*** Provided data ***

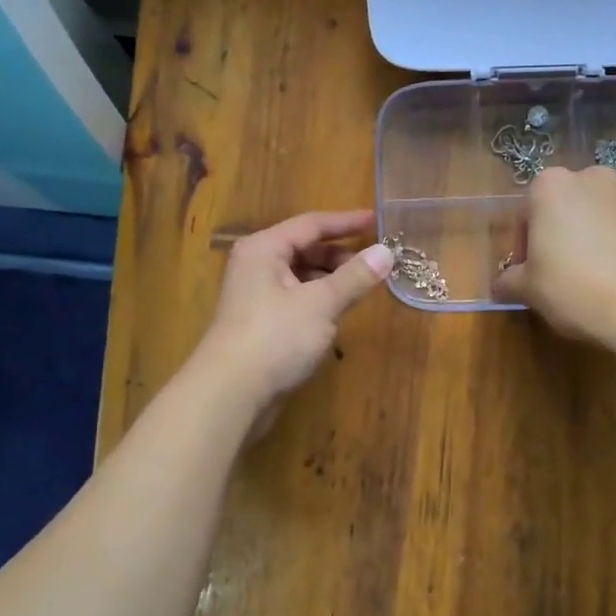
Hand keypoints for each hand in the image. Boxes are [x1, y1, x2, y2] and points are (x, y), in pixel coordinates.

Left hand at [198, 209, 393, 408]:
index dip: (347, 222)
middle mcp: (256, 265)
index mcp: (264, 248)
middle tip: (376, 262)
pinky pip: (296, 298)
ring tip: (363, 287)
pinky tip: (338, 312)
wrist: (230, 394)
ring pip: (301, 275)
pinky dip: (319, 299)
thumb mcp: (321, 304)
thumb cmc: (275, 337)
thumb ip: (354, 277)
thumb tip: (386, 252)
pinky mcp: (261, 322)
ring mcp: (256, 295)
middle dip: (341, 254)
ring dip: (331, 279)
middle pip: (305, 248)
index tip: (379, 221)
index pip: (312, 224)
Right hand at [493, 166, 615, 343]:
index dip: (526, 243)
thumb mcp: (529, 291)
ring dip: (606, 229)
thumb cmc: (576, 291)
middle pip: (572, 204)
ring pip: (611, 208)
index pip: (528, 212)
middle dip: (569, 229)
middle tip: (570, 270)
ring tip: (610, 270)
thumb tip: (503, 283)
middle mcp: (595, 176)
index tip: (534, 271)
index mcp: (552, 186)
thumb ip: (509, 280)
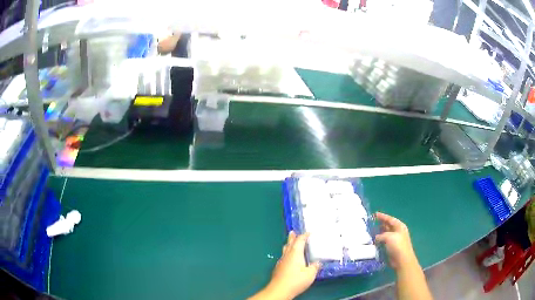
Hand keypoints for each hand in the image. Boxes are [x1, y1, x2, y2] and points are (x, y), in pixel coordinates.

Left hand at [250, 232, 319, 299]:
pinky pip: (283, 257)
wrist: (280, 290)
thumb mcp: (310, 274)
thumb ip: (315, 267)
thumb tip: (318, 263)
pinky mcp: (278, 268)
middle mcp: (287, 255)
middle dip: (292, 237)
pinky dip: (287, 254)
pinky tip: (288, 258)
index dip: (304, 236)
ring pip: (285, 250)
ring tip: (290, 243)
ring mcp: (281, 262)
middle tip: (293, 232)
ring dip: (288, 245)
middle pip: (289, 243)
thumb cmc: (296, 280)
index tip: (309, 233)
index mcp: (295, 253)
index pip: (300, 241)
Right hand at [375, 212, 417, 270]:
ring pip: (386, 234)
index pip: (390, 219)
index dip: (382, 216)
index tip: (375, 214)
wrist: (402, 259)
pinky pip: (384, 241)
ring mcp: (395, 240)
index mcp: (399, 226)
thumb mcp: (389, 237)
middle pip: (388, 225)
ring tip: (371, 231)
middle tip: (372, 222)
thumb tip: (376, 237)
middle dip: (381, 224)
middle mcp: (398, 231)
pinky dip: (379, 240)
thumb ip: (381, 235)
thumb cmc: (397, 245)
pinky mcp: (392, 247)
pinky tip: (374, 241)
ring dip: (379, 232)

*** End of Provided data ***

▸ About this exercise: Verbatim reproduction of every entry is needed, with the images left out.

▸ Written response:
Hand keypoints for each hand in the image. Boxes are [x1, y1, x2, y2] and points are (x, y), in pixel coordinates.

Left hand at [198, 209, 393, 408]:
index dip: (347, 222)
middle mcp: (256, 265)
index mcp: (264, 248)
middle tip: (376, 262)
pinky pip: (296, 298)
ring tip: (363, 287)
pinky tip: (338, 312)
wrist: (230, 394)
ring pip: (301, 275)
pinky dip: (319, 299)
thumb mcp: (321, 304)
thumb cmc: (275, 337)
thumb ip: (354, 277)
thumb tip: (386, 252)
pinky mcp: (261, 322)
ring mcp: (256, 295)
middle dip: (341, 254)
ring dip: (331, 279)
middle pip: (305, 248)
index tip: (379, 221)
index pip: (312, 224)
Right hand at [493, 166, 615, 343]:
index dip: (526, 243)
thumb mcp: (529, 291)
ring dip: (606, 229)
thumb cmc: (576, 291)
middle pip: (572, 204)
ring pip: (611, 208)
index pip: (528, 212)
middle dip: (569, 229)
middle tip: (570, 270)
ring tip: (610, 270)
thumb tip: (503, 283)
middle mcp: (595, 176)
index tip: (534, 271)
index mcp: (552, 186)
thumb ip: (509, 280)
Hand keypoints for each hand in the image. Boxes are [x1, y1, x2, y2] and points are (x, y), in pixel coordinates.

Left hand at [250, 232, 319, 299]:
pinky pip: (283, 257)
wrist: (280, 290)
thumb mcp: (310, 274)
thumb ip: (315, 267)
thumb tip: (318, 263)
pinky mcp: (278, 268)
middle mcp: (287, 255)
middle dip: (292, 237)
pinky dip: (287, 254)
pinky tip: (288, 258)
index dip: (304, 236)
ring pip: (285, 250)
ring tip: (290, 243)
ring mcp: (281, 262)
middle tip: (293, 232)
ring dip: (288, 245)
middle pip: (289, 243)
thumb cmc: (296, 280)
index tip: (309, 233)
index mcp: (295, 253)
index pip: (300, 241)
Right hand at [375, 212, 417, 270]:
ring pip: (386, 234)
index pip: (390, 219)
index dip: (382, 216)
index tip: (375, 214)
wrist: (402, 259)
pinky pip: (384, 241)
ring mcp: (395, 240)
index mcp: (399, 226)
thumb mcp: (389, 237)
middle pip: (388, 225)
ring tip: (371, 231)
middle tip: (372, 222)
thumb tip: (376, 237)
middle dip: (381, 224)
middle mcp: (398, 231)
pinky dip: (379, 240)
thumb ip: (381, 235)
thumb cmc: (397, 245)
pinky mcp: (392, 247)
pinky tip: (374, 241)
ring dip: (379, 232)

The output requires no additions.